_Task data:_
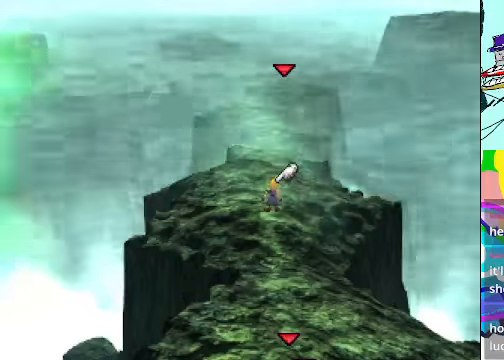
{"buttons": ["DPAD_UP"], "left_stick": "center", "events": [[200, "DPAD_UP", "down"]]}
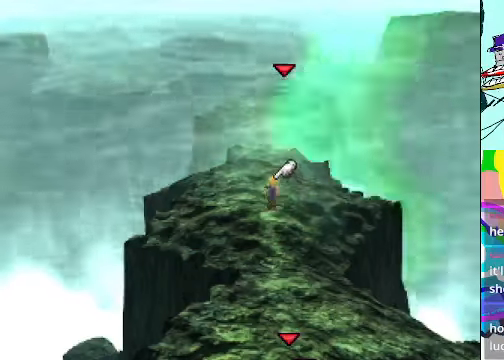
{"buttons": ["DPAD_UP"], "left_stick": "center", "events": [[333, "DPAD_UP", "up"], [500, "DPAD_UP", "down"]]}
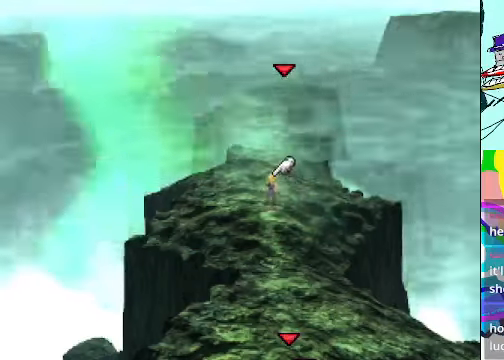
{"buttons": ["DPAD_UP"], "left_stick": "center", "events": [[233, "DPAD_UP", "up"], [500, "DPAD_UP", "down"]]}
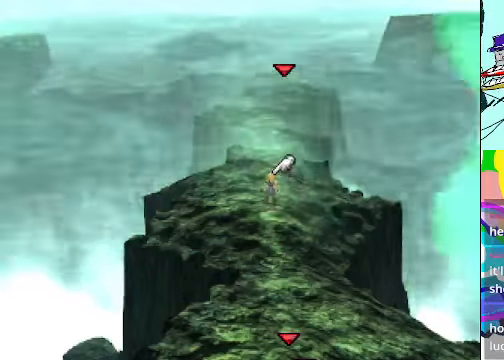
{"buttons": [], "left_stick": "center", "events": [[334, "DPAD_UP", "up"]]}
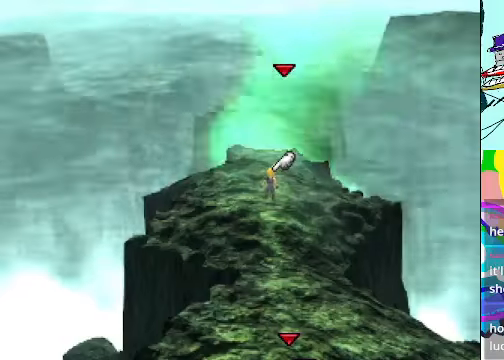
{"buttons": [], "left_stick": "center", "events": [[67, "DPAD_UP", "down"], [300, "DPAD_UP", "up"]]}
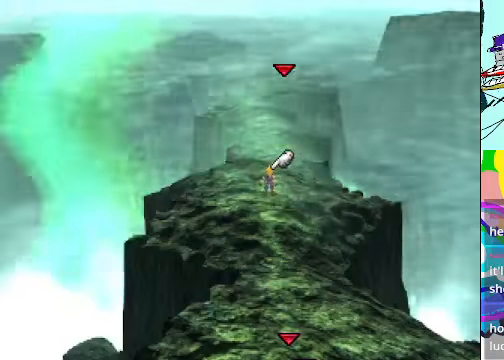
{"buttons": [], "left_stick": "center", "events": [[200, "DPAD_UP", "down"], [400, "DPAD_UP", "up"]]}
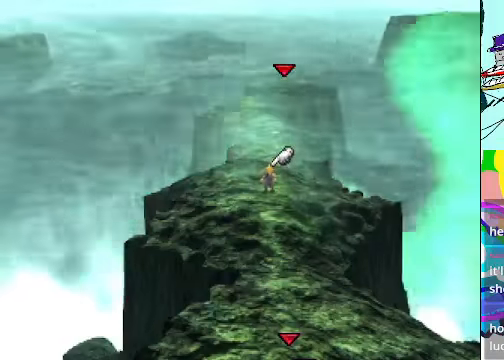
{"buttons": [], "left_stick": "center", "events": []}
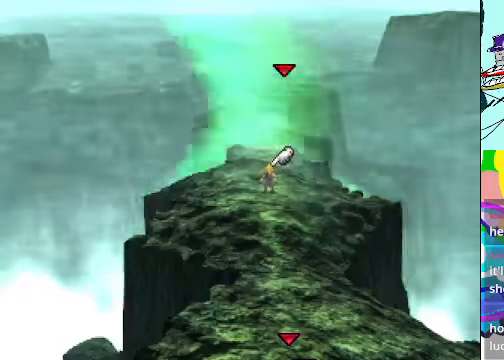
{"buttons": ["DPAD_UP"], "left_stick": "center", "events": [[34, "DPAD_UP", "down"], [234, "DPAD_UP", "up"], [367, "DPAD_UP", "down"]]}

_Problem requirements:_
Give the records again exactly, without pictures.

_Response:_
{"buttons": ["DPAD_UP"], "left_stick": "center", "events": [[200, "DPAD_UP", "down"]]}
{"buttons": ["DPAD_UP"], "left_stick": "center", "events": [[333, "DPAD_UP", "up"], [500, "DPAD_UP", "down"]]}
{"buttons": ["DPAD_UP"], "left_stick": "center", "events": [[233, "DPAD_UP", "up"], [500, "DPAD_UP", "down"]]}
{"buttons": [], "left_stick": "center", "events": [[334, "DPAD_UP", "up"]]}
{"buttons": [], "left_stick": "center", "events": [[67, "DPAD_UP", "down"], [300, "DPAD_UP", "up"]]}
{"buttons": [], "left_stick": "center", "events": [[200, "DPAD_UP", "down"], [400, "DPAD_UP", "up"]]}
{"buttons": [], "left_stick": "center", "events": []}
{"buttons": ["DPAD_UP"], "left_stick": "center", "events": [[34, "DPAD_UP", "down"], [234, "DPAD_UP", "up"], [367, "DPAD_UP", "down"]]}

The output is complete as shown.